__Text under study__
- Opening Delimiter -

It's been a long time since I sat down and did the math to think this all through, show some mercy Mitch , wouldn't the angle also result in not only a change in the amount the shock must compress, but therefor also a change in the spring rate and damping? In essence a virtually changed spring and damping rate for the vertical axis? Hence some compromise is made is suspension setup for a race bike to balance suspension performance at different lean angles?

 

And the horizontal component of the force needed to compress the suspension would be taken out of your "traction budget" (ala Code). If you were really on the edge, this could be an issue.

 

I also thought this was some of the drive for engineered flex in the swingarm of some sport bikes, making the chassis more of a suspension component when leaned over.

[EffBee]

2. Gravity enhances traction. The more upright a motorcycle is, the greater the amount of its weight being borne directly downward into the pavement, rather than being offset by the effects of lean vs. inertia. Thus, a bike in a more upright position puts more weight on its tires downward into the pavement and uses less inertia trying to slide those tires to the outside of the turn. What happened to the inertia? It is being replaced by the rider's weight to the inside.

 

Maybe I'm misunderstanding your explanation, but this doesn't make sense to me. The combined weight of rider and bike is borne through the contact patches at all times, regardless of lean angle, turn radius, or forward speed. The lateral force (the "inertia trying to slide the tires"), is a function only of forward speed and turn radius. Hanging one's body weight to one side will not affect the magnitude of either of these forces.

- Closing Delimiter -

__Directions for this task__
Continue the forum discussion on motorcycle lean angle, suspension, and traction from where it stops.

__Extracted information__
- Opening Delimiter -

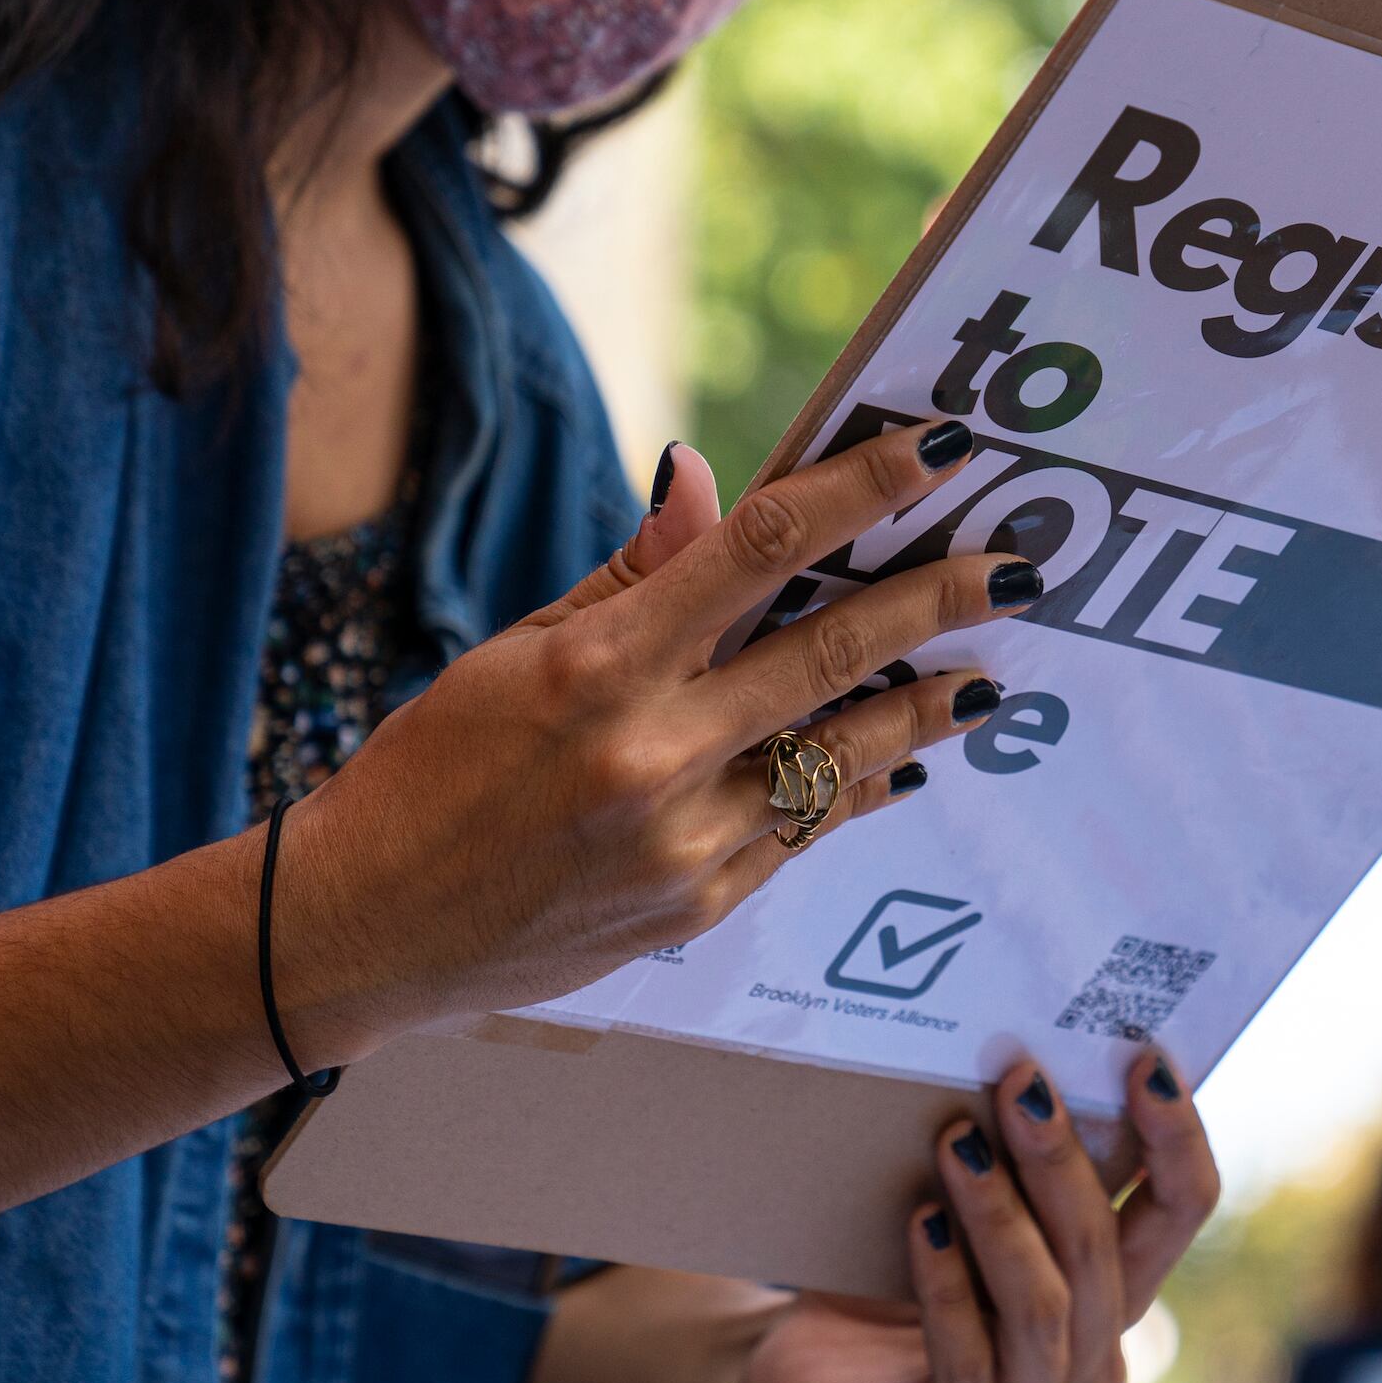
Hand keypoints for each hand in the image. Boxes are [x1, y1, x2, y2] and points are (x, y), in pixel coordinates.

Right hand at [281, 420, 1037, 1055]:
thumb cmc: (432, 770)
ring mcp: (683, 836)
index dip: (859, 491)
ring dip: (924, 705)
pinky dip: (858, 788)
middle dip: (938, 598)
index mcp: (598, 663)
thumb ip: (630, 576)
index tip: (938, 454)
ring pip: (841, 751)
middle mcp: (652, 748)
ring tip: (987, 674)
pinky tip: (903, 763)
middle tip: (1015, 566)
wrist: (366, 928)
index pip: (757, 548)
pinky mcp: (696, 904)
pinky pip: (805, 829)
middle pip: (832, 650)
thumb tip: (705, 478)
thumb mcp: (516, 651)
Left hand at [738, 1052, 1221, 1382]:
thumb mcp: (956, 1203)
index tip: (1144, 1060)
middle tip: (1021, 1082)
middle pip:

- Closing Delimiter -

__Result for this task__
Yeah, I probably didn't do a good job of explaining what I meant. As I understand it, (Mitch, you being an engineer are certainly more informed than I am), a motorcycle has less of its physical weight on its tires the further it falls from vertical (I know this goes directly against what you said, but perhaps you can help me explain this better, or tell me I'm completely wrong).

 

For example, if you were holding a 500lb. motorcycle up at 45 degrees, a scale under the bike would not show 500lbs, but less. And a scale under you, minus your weight, would show the difference to the 500lbs. When cornering, this weight you are holding in the example above, is countered in its tendency to continue to fall, by the inertial forces created by the changing of direction (i.e. a turn). So, yes, all of its weight its on its tires, but part of it is physical weight and part of it is in the form of physical weight falling but canceled by inertia, and expressed as sheering of the rubber at the contact patch. It is the sheering force that we try to reduce (or whose effect we try to reduce) by keeping the bike more upright, thus applying a greater percentage of the bike's weight (which I expressed as "gravity") straight down through the tire.

 

At least this was how it was once explained to me. I've been completely wrong several times in my life (actually several times per month if you listen to my wife), so if I'm totally upside down on this one, please let me know. I just had a birthday, but that doesn't mean I'm too old to learn something new.

[Rocket_Cowboy]

Ya look way cool......

 

My knee pucks are nicely chewed up. Unfortunately ... not in the normal direction of travel, but in every other direction from all my falls off the bike(s).

[russell_bynum]

Racers do this to keep the tire contact patch in the tread. Riding with the contact patch reduced because you are off the tread reduces your traction, quickly. Riding on the sideways doesn't work well at all.

 

 

How does this work with race tires that only have tread in the middle, or slicks that don't have tread at all?

[dylanelvis]

Many thanks for these informed, intelligent, and very helpful responses. Now it makes sense. This is a great website.

[BerryG]

Racers do this to keep the tire contact patch in the tread. Riding with the contact patch reduced because you are off the tread reduces your traction, quickly. Riding on the sideways doesn't work well at all.

 

 

How does this work with race tires that only have tread in the middle, or slicks that don't have tread at all?

 

Tread actually reduces traction..(on a smooth dry surface.) Tread is there to give water someplace to go.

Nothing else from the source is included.